AIM: Arrange the records between the line holding "[140, 36, 332, 296]" and the line holding "Polar bear walking on all fours", inclusive, as a Markdown table with the columns Row and Line, numbering each row and omitting any blank lines.

::: AVAILABLE RECORDS

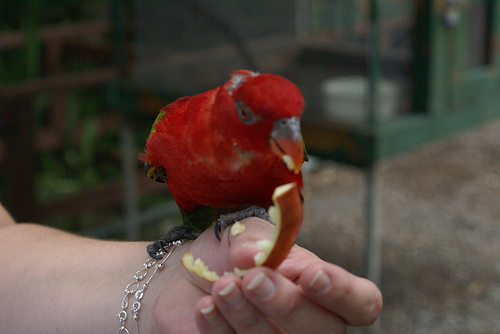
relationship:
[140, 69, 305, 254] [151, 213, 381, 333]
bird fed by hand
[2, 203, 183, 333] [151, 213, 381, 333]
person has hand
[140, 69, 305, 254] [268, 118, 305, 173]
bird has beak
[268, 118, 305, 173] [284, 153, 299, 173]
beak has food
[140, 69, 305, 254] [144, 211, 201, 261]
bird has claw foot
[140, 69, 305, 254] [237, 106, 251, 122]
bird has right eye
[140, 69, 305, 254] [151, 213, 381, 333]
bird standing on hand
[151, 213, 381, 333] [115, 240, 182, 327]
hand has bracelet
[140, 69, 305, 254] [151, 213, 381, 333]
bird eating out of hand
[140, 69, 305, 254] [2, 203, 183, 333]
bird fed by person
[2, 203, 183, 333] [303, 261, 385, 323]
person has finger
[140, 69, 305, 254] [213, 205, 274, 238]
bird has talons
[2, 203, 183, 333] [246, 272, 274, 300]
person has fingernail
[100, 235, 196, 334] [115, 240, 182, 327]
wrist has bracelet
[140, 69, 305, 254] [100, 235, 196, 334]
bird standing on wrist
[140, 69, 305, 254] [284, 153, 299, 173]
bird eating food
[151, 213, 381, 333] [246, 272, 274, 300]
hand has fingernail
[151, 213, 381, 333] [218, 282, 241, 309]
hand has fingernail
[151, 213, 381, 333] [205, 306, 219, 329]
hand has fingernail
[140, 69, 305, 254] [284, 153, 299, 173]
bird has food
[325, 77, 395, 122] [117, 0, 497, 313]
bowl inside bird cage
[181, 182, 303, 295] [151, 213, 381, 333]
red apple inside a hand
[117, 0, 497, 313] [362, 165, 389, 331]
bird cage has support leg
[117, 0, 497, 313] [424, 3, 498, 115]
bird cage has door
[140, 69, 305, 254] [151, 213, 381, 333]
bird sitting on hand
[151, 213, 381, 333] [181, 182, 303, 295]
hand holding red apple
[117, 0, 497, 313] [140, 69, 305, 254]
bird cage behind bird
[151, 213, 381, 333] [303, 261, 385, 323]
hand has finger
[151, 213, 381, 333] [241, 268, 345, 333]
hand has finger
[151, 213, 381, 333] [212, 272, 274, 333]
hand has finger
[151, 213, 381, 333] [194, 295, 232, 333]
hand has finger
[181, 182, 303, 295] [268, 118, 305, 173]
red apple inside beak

::::::
::: AVAILABLE RECORDS

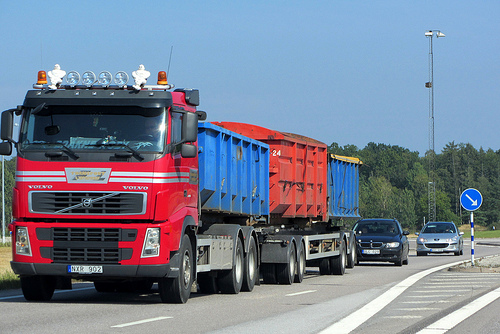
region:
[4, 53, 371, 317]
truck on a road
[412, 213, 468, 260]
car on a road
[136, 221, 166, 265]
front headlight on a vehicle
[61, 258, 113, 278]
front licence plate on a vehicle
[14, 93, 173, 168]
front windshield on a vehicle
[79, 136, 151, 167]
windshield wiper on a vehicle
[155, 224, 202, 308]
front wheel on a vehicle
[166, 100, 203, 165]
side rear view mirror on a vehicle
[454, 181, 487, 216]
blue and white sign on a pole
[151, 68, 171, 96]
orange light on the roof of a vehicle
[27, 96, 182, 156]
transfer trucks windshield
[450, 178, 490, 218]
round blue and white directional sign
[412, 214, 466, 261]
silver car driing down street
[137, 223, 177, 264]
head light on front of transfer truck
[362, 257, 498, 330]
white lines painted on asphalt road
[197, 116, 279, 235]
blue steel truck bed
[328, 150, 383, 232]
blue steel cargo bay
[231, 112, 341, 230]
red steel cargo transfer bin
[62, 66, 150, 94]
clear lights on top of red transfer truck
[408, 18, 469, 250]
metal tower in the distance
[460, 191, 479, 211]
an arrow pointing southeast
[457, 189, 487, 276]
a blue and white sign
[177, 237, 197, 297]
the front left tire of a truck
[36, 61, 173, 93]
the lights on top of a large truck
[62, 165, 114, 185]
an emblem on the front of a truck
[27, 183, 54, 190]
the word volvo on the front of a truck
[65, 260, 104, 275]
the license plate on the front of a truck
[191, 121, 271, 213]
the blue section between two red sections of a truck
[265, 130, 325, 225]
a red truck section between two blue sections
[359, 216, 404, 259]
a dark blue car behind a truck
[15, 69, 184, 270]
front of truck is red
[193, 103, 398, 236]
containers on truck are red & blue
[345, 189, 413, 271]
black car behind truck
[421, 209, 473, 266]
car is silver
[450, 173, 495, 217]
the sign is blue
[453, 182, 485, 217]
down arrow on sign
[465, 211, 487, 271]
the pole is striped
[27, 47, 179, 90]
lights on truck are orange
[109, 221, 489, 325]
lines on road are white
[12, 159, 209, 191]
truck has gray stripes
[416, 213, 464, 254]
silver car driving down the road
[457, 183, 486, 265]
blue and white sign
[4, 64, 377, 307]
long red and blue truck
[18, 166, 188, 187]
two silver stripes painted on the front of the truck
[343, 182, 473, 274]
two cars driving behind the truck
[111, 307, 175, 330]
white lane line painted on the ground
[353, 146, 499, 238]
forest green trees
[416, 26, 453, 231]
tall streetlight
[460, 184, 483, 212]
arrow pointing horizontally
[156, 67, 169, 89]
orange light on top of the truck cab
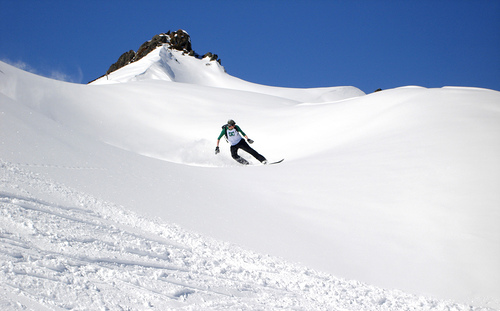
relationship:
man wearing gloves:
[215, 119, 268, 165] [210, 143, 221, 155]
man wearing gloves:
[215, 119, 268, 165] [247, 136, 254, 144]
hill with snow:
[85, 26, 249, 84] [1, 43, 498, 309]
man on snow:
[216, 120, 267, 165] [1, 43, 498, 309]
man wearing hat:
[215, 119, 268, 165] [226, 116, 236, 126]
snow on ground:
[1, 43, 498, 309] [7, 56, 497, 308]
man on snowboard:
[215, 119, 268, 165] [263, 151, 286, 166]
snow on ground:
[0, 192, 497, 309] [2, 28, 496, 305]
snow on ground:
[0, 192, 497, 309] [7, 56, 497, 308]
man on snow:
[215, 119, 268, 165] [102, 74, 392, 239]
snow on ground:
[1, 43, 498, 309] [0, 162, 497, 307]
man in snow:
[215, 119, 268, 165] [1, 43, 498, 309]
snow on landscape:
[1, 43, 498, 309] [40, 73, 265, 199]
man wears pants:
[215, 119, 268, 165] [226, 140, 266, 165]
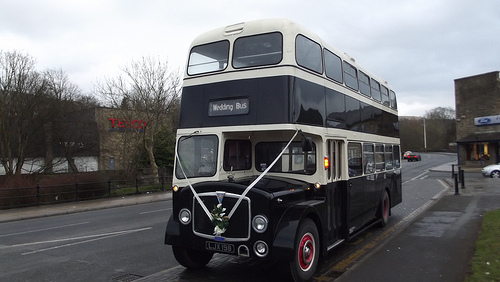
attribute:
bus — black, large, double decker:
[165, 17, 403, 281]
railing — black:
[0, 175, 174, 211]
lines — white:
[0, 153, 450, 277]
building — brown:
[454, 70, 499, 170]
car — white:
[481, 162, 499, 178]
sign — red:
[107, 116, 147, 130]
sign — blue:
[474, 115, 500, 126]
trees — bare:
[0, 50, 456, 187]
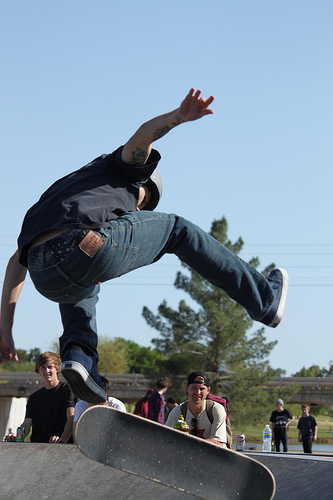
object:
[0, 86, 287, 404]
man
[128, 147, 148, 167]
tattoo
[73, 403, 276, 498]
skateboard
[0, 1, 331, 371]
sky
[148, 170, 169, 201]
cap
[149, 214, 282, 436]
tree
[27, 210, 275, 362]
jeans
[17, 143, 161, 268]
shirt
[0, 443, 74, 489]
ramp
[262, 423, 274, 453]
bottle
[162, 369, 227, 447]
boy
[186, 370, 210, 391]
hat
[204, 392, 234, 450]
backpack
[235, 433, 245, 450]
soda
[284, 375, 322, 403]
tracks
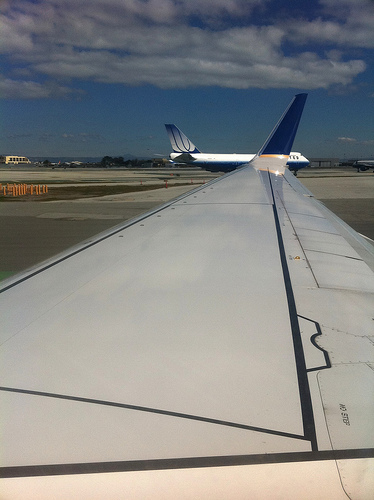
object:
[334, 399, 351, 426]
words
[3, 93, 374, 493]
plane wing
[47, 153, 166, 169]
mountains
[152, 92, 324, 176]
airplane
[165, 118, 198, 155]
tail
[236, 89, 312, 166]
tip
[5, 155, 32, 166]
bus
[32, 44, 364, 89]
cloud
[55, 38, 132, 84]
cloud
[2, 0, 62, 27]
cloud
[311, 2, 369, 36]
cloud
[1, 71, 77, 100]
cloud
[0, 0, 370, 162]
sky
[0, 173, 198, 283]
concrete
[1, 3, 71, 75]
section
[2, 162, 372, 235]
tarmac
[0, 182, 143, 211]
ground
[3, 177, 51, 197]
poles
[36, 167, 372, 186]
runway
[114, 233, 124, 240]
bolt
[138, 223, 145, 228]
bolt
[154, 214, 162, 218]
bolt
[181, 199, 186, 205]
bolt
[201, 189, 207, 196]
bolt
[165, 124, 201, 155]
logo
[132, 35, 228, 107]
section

::::::
::: AVAILABLE RECORDS

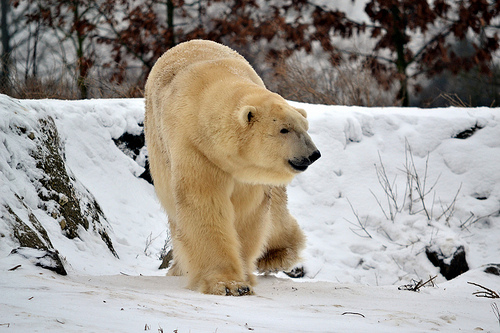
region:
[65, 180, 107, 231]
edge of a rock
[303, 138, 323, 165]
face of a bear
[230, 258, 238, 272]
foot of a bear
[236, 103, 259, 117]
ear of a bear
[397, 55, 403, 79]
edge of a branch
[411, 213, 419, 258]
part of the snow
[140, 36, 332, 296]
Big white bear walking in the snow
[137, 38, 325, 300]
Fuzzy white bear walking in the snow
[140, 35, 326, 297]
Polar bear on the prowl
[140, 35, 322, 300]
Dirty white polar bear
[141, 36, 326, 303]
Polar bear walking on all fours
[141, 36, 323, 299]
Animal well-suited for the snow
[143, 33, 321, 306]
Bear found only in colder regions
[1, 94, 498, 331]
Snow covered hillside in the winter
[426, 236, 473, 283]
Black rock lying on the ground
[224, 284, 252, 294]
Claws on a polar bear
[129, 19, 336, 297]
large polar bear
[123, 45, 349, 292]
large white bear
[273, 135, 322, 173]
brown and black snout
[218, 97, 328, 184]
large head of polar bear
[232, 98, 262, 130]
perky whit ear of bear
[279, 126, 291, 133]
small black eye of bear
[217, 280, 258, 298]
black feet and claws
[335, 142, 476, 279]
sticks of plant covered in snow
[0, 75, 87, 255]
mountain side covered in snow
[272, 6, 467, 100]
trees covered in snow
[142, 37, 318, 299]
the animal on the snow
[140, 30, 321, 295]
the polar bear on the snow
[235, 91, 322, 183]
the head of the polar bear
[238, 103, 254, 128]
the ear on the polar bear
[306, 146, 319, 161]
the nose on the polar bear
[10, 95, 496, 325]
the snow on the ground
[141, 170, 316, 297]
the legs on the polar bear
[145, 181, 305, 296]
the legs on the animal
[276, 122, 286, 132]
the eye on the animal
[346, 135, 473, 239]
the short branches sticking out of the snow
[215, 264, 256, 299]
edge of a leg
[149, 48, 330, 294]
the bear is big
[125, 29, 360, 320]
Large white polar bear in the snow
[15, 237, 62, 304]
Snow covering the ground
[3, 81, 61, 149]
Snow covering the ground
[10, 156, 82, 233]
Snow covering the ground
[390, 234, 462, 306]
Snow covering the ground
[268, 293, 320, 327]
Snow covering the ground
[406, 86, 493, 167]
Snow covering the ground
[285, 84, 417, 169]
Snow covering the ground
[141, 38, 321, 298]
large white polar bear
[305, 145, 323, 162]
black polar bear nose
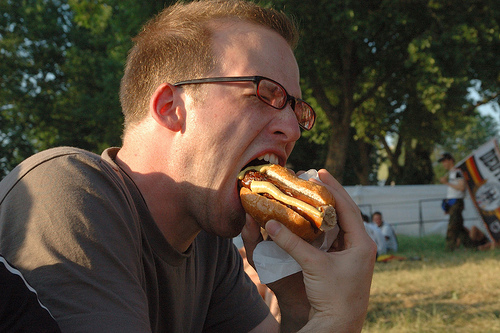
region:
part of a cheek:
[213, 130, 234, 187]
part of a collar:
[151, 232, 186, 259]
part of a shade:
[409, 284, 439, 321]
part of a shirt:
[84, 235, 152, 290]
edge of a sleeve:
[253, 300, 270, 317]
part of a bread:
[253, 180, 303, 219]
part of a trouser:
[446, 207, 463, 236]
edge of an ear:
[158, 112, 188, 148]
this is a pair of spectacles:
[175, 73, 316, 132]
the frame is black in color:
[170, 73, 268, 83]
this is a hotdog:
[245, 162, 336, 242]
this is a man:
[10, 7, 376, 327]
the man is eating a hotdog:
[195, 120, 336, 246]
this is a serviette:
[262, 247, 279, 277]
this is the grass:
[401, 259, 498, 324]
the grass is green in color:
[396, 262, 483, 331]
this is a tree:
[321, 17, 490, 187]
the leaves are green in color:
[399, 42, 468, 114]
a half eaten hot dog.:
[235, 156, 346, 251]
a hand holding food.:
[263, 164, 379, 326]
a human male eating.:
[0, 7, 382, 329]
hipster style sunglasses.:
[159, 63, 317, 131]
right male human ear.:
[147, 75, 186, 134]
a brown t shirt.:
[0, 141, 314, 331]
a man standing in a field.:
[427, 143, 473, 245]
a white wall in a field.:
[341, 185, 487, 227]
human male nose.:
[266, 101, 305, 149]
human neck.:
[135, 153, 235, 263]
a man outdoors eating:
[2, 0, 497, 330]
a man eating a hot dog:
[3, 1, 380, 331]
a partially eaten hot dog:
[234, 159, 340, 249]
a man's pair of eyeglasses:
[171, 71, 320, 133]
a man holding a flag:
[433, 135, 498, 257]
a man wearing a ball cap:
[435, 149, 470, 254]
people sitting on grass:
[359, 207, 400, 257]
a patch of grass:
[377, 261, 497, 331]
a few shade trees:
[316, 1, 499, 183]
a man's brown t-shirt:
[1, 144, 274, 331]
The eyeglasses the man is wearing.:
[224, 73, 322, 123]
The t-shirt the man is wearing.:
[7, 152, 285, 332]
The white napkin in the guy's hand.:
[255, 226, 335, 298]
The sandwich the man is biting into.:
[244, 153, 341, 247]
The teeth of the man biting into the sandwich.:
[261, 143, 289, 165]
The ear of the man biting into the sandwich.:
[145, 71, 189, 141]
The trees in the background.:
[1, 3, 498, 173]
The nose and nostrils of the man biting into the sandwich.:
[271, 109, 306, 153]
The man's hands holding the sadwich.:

::::::

FINAL RESULT:
| Row | Line |
|---|---|
| 1 | [140, 36, 332, 296] |
| 2 | Big white bear walking in the snow |
| 3 | [137, 38, 325, 300] |
| 4 | Fuzzy white bear walking in the snow |
| 5 | [140, 35, 326, 297] |
| 6 | Polar bear on the prowl |
| 7 | [140, 35, 322, 300] |
| 8 | Dirty white polar bear |
| 9 | [141, 36, 326, 303] |
| 10 | Polar bear walking on all fours |